Oh and one last thing to share - Sam and I enjoyed our first free concert at the Hatch shell this season. This is one of our favorite summertime activities. We had our neat sheet blanket, some lemon -rosemary bread, cheese, jam and chocolate stout. What more could you ask for? How about some non dairy banana ice cream with chocolate chips and peanut butter for dessert? I've got that recipe for you and I haven't forgotten about the parsha related recipe- read on for an Oil and Wine Chicken - you don't have to tithe it : )

Banana Chocolate Peanut Butter "Ice Cream"

2 peeled bananas
1/2 cup of semi sweet chocolate chips
1 tbsp natural peanut butter
1/4 cup of coconut or plain rum, or milk or water (helps things come together)

Slice the bananas into small round pieces. Arrange the slices on a plate or baking sheet and put it in the freezer for 2 or more hours.

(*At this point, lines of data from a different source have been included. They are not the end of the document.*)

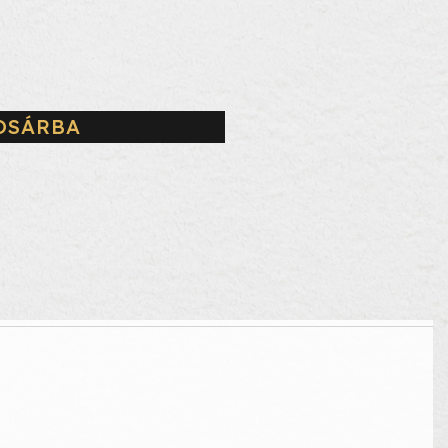
OSÁRBA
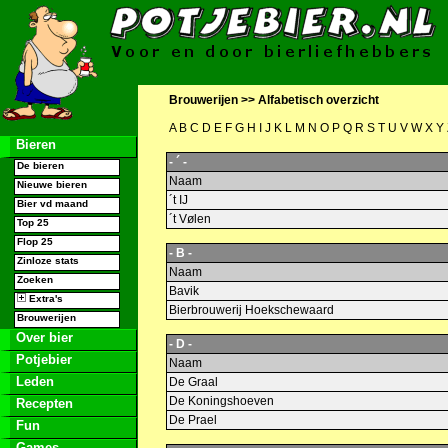
Brouwerijen >>
Alfabetisch overzicht
A
B
C
D
E
F
G
H
I
J
K
L
M
N
O
P
Q
R
S
T
U
V
W
X
Y
Bieren
- ´ -
De bieren
Naam
Nieuwe bieren
´t IJ
Bier vd maand
´t Vølen
Top 25
Flop 25
- B -
Zinloze stats
Naam
Zoeken
Bavik
Extra's
Bierbrouwerij Hoekschewaard
Brouwerijen
Over bier
- D -
Potjebier
Naam
Leden
De Graal
De Koningshoeven
Recepten
De Prael
Fun
Games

After the time has elapsed place the frozen bananas in a food processor with the chocolate chips and peanut butter. Blend for a minute and then slowly add the rum or other liquid to help it come together. Pulse to break up any chunks and scrape the mixture back down to the blade between processing. It should start to resemble ice cream after 2 minutes- add more liquid if it's having trouble coming together. Eat right away!

Oil and Wine Chicken
I saw this on a Food Network show, Down Home with the Neely's, and she called it "get yo man chicken" which cracked me up. I liked the featuring of the oil and wine as those are items mentioned in the portion that got tithed each year for the owner to eat at the Temple.

2 tbsp olive oil
6 chicken thighs
1 medium onion diced
1 tsp salt
1 tsp pepper
1/2 tsp rosemary, chopped
1 tsp thyme, chopped
1 cup of chicken stock
1 cup of white wine
1 14 ounce can of crushed tomatoes

Heat the olive oil over medium heat in a large pan. Remove the skin from the chicken thighs, season the chicken with salt and pepper and add the chicken to the pan. Let the chicken cook for four minutes on each side and then remove from the pan and set on a plate.

Add the diced onions to the pan and let them cook in the olive oil and chicken fat, stirring for 3 minutes. Then turn the flame off from under the pan and add the chicken stock and wine and scrape up all the bits that have stuck to the pan. Turn the flame back to high and let the liquid reduce for several minutes. Add the herbs and tomatoes and give it a good stir. Then add the browned chicken thighs to the liquid and cook with a cover on for 40 minutes on medium low heat.

Serve the chicken with some of the cooking sauce. And if you spot a man in the vicinity who you want to get- go on and serve him some.